This thread was marked as Locked by Jay13x.
Quote from Jay13x »First of all, you're not going to get legal advice here. There are a couple lawyers on the forum, but what they tell you still can't be considered legal advice.
Never lend a friend more money than you're willing to lose. This kind of thing happens all the time, and the reality is you don't really have a leg to stand on here. You took out the loan and you have been making the payments - and that's really all that matters. As far as the bank is concerned, you owe that money. Your loan to him in turn is another issue, but without written documentation of the loan terms, you don't really have much.

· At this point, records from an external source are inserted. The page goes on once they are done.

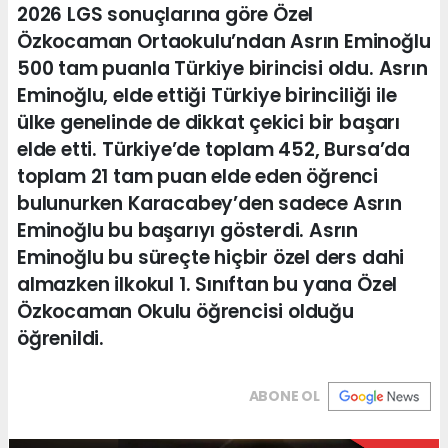
2026 LGS sonuçlarına göre Özel
Özkocaman Ortaokulu’ndan Asrın Eminoğlu
500 tam puanla Türkiye birincisi oldu. Asrın
Eminoğlu, elde ettiği Türkiye birinciliği ile
ülke genelinde de dikkat çekici bir başarı
elde etti. Türkiye’de toplam 452, Bursa’da
toplam 21 tam puan elde eden öğrenci
bulunurken Karacabey’den sadece Asrın
Eminoğlu bu başarıyı gösterdi. Asrın
Eminoğlu bu süreçte hiçbir özel ders dahi
almazken ilkokul 1. Sınıftan bu yana Özel
Özkocaman Okulu öğrencisi olduğu
öğrenildi.
ABONE OL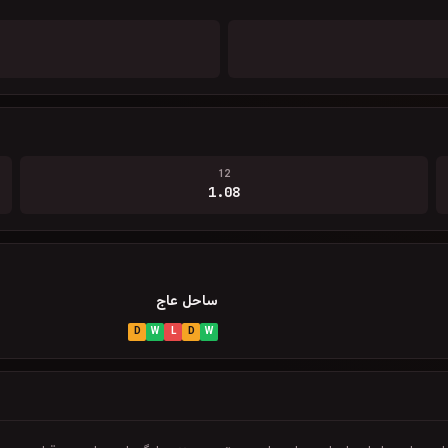
12
1.08
ساحل عاج
D
W
L
D
W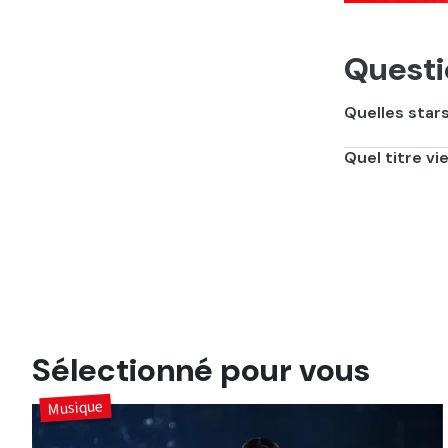
Questi
Quelles star
Madonna, Malum
Quel titre v
Il s'agit de "Dj
Sélectionné pour vous
Musique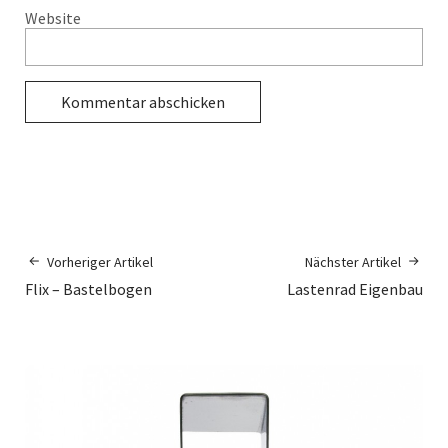
Website
Vorheriger Artikel
Nächster Artikel
Flix – Bastelbogen
Lastenrad Eigenbau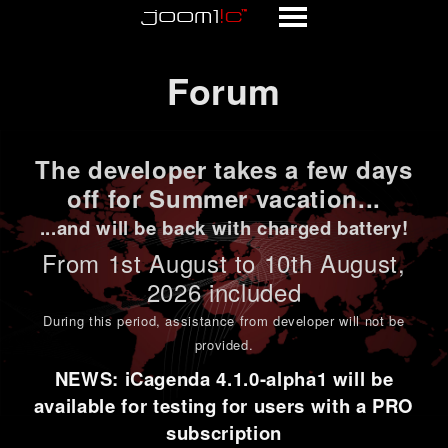
Forum
Forum
The developer takes a few days
off for Summer vacation...
...and will be back with charged battery!
From 1st
August to 10th August
,
2026 included
During this period,
assistance from developer will not be
provided
.
NEWS: iCagenda 4.1.0-alpha1 will be
available for testing for users with a PRO
subscription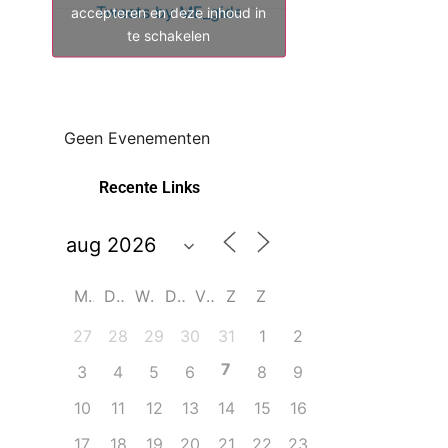
Tweets by ME_gids
accepteren en deze inhoud in
te schakelen
Geen Evenementen
Recente Links
M
D
W
D
V
Z
Z
27
28
29
30
31
1
2
7
3
4
5
6
8
9
10
11
12
13
14
15
16
17
18
19
20
21
22
23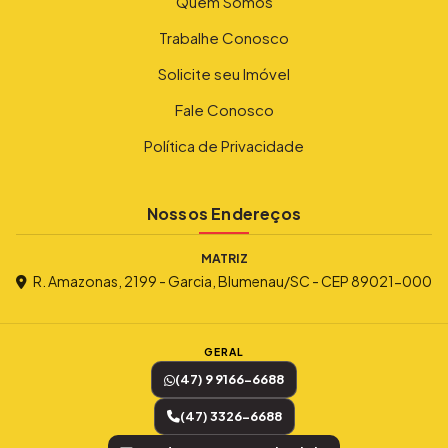
Quem Somos
Trabalhe Conosco
Solicite seu Imóvel
Fale Conosco
Política de Privacidade
Nossos Endereços
MATRIZ
R. Amazonas, 2199 - Garcia, Blumenau/SC - CEP 89021-000
GERAL
(47) 9 9166-6688
(47) 3326-6688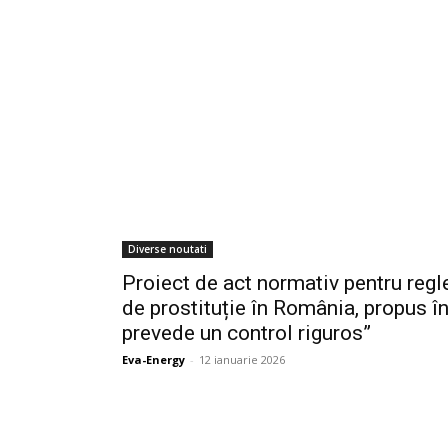
Diverse noutati
Proiect de act normativ pentru regl
de prostituție în România, propus î
prevede un control riguros”
Eva-Energy
-
12 ianuarie 2026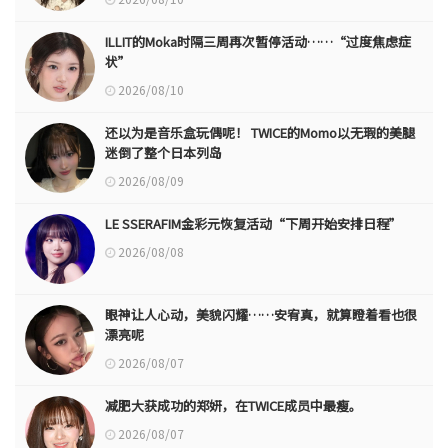
ILLIT的Moka时隔三周再次暂停活动……“过度焦虑症
状”
2026/08/10
还以为是音乐盒玩偶呢！ TWICE的Momo以无瑕的美腿
迷倒了整个日本列岛
2026/08/09
LE SSERAFIM金彩元恢复活动“下周开始安排日程”
2026/08/08
眼神让人心动，美貌闪耀……安宥真，就算瞪着看也很
漂亮呢
2026/08/07
减肥大获成功的郑妍，在TWICE成员中最瘦。
2026/08/07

Worse, you've essentially said you were loan sharking him, with that $100 interest per month. You got played and you made a monumentally stupid decision. Plus, since you aren't charging him market loan rates, you may actually end up owing taxes on the loan if you take it to court.
Here is the reality: your friendship is basically over. You've mentally made the switch to being his creditor now, not his friend, and there is really no going back and it'll be very tough to fix that bridge in the relationship now that you've gotten to this point. He's dodging you because he knows he can get away with it and keep putting you off. He has no incentive to finish paying you off anytime soon, and he really has no responsibility to do so. If you look through RLA's archives, there are a few examples of things like this happening - you actually got off pretty easy (in one case, a group of friends opened up a business which failed, but only one of them put their name on all the documents, so the rest got off scott free). You've really been lucky to get any money back from him. Honestly, I think you're better off forgetting the money, and you certainly shouldn't do anything that would jeopardize his payments to you, because without a promissory note or a written deal you don't have much to go on to back it up. If he didn't want to tell his wife before, you have no idea what that situation would create - you may just stop getting any money because she could put a stop to it or he could lie to her about it with the same outcome.
If you want your money back, make the payments something that he really can't claim he can't make. Rather than trying to wring a hundred or three out of him every month or every few months, get what you can from him monthly. Maybe talk to him about a minimum monthly payment of $50, with the expectation that he ups it whenever he can. At the very least you're working towards making your money back.
Quote from Zephyrpower »I understand now it was a monumentally stupid decision. Even back then, my gut reaction was to say NO, which I kick myself everyday for NOT saying that.
Quote from Zephyrpower »At this point, I'm not worried about the extra money. I didn't realize it was "loan-sharking" if he offered it to me. I definitely don't planning on collecting the entire amount of that (and now that you've mentioned it's loan-sharking, I may not collect any). I was considering just taking $500 or something for all trouble in dealing with this over the past 6 yrs.
Quote from Zephyrpower »I'm still trying to arrange a meeting with him to go over the total payments and agree to a final amount that he owes, perhaps even reducing it to entice him to pay me off sooner. That way, if he doesn't pay, at least i have a written document.
Quote from Zephyrpower »I'm still trying to arrange a meeting with him to go over the total payments and agree to a final amount that he owes, perhaps even reducing it to entice him to pay me off sooner. That way, if he doesn't pay, at least i have a written document. Lastly, despite my wife pushing me to take him to court and teach him a lesson, I've been hesitating/holding off for the exact reason of jeopardizing the existing, though slow and sporadic payment structure that we do have going.
Quote from Slarg232 »You could just let his wife know. Politely.
As you said, she doesn't know and you don't think he wants her to know. Go to her, ask for the remaining money (Just say you're going to get him a gift and you need a boost to get the last bit) and presto.
Gonna lose a friend after that, but you'll get your money back.